Sufficiency is Relative: Evaluating LLM Explanations under Model-Induced Input Distributions
Abstract
Large language models (LLMs) are increasingly deployed in high-stakes domains, where free-text explanations such as chain-of-thought and post-hoc rationales are used to justify model outputs. Yet it remains unclear whether these explanations are sufficient, i.e., if they contain enough information to explain the model’s output-generating process. We generalize classical sufficiency from feature attributions to arbitrary explanations and prove that explanation sufficiency is inherently relative to an input distribution, which must be explicitly defined for LLM explanations. We propose using the LLM itself to generate alternative inputs conditioned on an explanation, capturing its beliefs about possible inputs.
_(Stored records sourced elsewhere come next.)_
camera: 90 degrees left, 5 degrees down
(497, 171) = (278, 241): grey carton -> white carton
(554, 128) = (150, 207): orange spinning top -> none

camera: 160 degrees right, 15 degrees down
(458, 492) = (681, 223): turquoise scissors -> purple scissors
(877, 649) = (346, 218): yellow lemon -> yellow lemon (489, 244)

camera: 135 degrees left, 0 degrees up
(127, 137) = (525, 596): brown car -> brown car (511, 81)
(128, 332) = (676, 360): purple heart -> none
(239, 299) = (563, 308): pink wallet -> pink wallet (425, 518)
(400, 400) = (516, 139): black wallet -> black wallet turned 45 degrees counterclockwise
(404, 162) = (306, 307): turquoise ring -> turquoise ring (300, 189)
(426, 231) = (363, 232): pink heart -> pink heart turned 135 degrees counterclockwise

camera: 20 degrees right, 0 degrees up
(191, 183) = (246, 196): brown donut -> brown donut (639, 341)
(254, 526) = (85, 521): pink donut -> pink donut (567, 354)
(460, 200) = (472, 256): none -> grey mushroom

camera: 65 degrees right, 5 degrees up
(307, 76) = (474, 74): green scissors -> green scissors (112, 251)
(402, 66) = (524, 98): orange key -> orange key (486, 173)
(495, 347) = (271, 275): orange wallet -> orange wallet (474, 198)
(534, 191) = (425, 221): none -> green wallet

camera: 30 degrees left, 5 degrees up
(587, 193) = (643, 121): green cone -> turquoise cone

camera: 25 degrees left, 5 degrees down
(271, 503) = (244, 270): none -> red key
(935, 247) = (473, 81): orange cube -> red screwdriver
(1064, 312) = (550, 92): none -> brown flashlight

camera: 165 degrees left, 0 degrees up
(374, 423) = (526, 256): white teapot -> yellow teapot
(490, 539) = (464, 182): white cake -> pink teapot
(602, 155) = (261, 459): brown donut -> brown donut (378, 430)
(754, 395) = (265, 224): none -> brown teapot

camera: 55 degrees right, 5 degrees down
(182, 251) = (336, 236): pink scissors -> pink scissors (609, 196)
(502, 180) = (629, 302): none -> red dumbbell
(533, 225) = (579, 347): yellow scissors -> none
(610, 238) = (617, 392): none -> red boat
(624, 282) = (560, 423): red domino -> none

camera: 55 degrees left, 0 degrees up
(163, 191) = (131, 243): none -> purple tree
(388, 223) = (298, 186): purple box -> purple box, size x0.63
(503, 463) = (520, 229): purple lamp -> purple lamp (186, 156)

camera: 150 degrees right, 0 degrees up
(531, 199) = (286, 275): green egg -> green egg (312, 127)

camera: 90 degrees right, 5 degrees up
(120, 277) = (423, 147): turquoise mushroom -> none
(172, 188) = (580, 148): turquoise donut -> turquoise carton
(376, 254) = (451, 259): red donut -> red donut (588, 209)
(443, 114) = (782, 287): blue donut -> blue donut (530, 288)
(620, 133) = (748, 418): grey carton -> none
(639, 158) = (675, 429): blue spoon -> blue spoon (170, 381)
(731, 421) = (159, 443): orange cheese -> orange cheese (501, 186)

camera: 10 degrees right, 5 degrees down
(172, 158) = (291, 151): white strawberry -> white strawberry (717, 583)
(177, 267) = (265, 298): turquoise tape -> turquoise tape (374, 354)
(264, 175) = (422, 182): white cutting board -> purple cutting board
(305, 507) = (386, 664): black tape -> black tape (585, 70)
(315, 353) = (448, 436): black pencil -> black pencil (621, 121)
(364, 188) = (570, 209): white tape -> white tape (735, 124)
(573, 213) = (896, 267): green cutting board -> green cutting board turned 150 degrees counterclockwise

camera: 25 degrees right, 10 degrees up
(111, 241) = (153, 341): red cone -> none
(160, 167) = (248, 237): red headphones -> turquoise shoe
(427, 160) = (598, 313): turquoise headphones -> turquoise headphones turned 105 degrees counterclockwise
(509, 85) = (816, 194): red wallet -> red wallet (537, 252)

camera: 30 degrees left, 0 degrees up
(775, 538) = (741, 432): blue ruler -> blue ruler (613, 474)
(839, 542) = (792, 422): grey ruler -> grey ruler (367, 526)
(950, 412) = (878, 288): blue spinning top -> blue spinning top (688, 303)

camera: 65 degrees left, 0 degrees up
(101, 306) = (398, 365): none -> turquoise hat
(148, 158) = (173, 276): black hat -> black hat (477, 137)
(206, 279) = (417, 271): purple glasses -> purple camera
We formalize self-consistent sufficiency as a goal for free-text explanations and introduce an information-theoretic metric, SCSuff, that enables evaluation of free-text explanations without relying on predefined biases or shortcuts. Our experiments show that SCSuff aligns with targeted perturbation tests where applicable and demonstrate that explanation sufficiency can vary with the input distribution. We further find that SCSuff is uncorrelated with model size, accuracy, or uncertainty, suggesting that improving self-consistent sufficiency requires approaches beyond scaling or standard performance optimization.